In Ecuador, alla vigilia dell’incerto ballottaggio presidenziale dello scorso fine settimana, dirigenti e militanti del partito-movimento Alianza País temevano che il contemporaneo caos istituzionale nel vicino e politicamente cugino Venezuela, potesse ripercuotersi negativamente fino a favorire l’affermazione della destra neoliberista dell’ex banchiere Guillermo Lasso.
E invece Lenín Moreno, 64 anni, tre figlie, laureato in amministrazione pubblica, ex vice del presidente uscente Rafael Correa fra il 2007 e il 2013, si è imposto con un certo agio.
E molto di questo successo lo si deve proprio a lui, che già al primo turno del febbraio scorso aveva sfiorato quel 40% dei consensi che gli sarebbero bastati per diventare subito capo di stato. E che è riuscito a resistere all’ondata del conservatore Lasso, che per il testa a testa aveva riunito intorno a sé tutte le lobby della destra ecuadoriana, a partire dalle più reazionarie.

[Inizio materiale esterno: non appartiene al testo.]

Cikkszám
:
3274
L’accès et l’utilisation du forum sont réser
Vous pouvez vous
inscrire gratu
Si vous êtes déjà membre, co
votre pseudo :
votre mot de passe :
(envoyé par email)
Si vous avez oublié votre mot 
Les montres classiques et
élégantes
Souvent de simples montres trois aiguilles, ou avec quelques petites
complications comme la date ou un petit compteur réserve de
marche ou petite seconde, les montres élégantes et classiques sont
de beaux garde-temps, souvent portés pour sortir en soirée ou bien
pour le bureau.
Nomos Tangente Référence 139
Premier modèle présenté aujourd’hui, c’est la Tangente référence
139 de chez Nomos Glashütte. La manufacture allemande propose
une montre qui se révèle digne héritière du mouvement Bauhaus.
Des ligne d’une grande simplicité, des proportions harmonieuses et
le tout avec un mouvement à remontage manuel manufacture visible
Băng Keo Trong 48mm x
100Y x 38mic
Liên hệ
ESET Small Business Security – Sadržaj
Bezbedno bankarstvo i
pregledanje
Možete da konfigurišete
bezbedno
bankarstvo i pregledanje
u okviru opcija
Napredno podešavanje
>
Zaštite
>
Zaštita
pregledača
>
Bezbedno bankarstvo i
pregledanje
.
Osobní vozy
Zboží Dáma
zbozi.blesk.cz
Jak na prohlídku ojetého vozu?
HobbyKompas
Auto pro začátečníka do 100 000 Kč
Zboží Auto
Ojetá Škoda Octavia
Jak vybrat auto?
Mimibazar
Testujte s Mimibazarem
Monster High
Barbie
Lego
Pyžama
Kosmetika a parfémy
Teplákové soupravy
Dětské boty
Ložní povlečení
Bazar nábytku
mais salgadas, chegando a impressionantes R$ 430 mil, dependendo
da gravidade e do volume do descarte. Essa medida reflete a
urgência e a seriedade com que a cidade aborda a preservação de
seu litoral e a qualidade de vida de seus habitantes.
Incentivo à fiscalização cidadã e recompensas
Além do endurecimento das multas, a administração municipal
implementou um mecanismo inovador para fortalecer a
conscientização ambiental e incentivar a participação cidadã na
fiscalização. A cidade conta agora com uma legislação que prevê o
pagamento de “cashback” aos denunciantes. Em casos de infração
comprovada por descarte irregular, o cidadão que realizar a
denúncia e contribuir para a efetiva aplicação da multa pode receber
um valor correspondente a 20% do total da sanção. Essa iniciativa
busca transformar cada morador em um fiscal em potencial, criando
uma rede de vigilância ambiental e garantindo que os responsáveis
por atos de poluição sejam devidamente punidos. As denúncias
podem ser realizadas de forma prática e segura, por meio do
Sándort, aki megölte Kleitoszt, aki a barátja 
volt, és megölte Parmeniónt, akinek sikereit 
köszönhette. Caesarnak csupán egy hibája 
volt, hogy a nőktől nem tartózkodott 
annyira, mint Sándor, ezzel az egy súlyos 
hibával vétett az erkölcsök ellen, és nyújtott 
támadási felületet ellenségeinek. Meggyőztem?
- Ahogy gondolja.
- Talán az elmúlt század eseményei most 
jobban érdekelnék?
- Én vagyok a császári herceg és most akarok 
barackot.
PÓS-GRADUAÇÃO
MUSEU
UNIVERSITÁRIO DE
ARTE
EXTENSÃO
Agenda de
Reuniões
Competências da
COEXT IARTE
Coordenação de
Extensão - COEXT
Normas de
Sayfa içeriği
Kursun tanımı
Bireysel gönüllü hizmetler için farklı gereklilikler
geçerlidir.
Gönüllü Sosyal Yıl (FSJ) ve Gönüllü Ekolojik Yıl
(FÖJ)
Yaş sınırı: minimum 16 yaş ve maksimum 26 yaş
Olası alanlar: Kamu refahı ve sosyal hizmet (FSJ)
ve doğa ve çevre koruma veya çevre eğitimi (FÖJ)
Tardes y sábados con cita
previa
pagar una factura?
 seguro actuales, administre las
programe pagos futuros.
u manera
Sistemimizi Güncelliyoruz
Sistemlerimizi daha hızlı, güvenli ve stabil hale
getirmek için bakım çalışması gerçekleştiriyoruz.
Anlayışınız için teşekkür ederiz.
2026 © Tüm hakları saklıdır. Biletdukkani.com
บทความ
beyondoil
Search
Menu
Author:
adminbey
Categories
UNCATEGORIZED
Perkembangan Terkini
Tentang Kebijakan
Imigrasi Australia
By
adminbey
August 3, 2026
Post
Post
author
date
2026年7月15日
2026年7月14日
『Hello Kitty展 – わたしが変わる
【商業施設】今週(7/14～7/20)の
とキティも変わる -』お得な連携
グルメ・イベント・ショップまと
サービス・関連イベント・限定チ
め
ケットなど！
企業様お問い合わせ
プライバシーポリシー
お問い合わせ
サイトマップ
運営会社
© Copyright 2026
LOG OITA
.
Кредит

Perché forse solo Lenín Moreno (fu il padre a imporgli il nome del leader della rivoluzione russa), socialista moderato, affabile, rigoroso (soprattutto nei confronti del malaffare politico-economico) e per nulla ambizioso, poteva ereditare la carica di Rafael Correa; che per cambiare le sorti di questo ingovernabile e corrotto paese non poteva che avere avuto uno stile determinato e persino irruente.
Dal 1998, vittima di una rapina a mano armata, Moreno è su una sedia a rotelle. E sulla disabilità ha incentrato molto del suo impegno politico e sociale. Tanto che l’ex segretario generale della Nazioni Unite, Ban Ky-moon, nel 2013 lo nominò proprio delegato nella Commissione Onu di Ginevra sui diversamente abili.
Correa ha saputo fare marcia indietro e rinunciare a ricandidarsi dopo 10 anni di seguito al governo. Ma poteva farlo perché sapeva di avere un successore all’altezza. Moreno è preparato, oltre che con un carattere conciliante quanto fermo. La persona giusta per dare un futuro alla Revolución Ciudadana dell’Ecuador (paese che forma parte dell’Alianza Bolivariana); e per navigare nelle agitate acque dell’America Latina, dove nell’ultimo paio d’anni lo scontro fra la sinistra (nelle sue varie accezioni) e un neoliberismo a caccia di rivincita, si è fatto arrembante.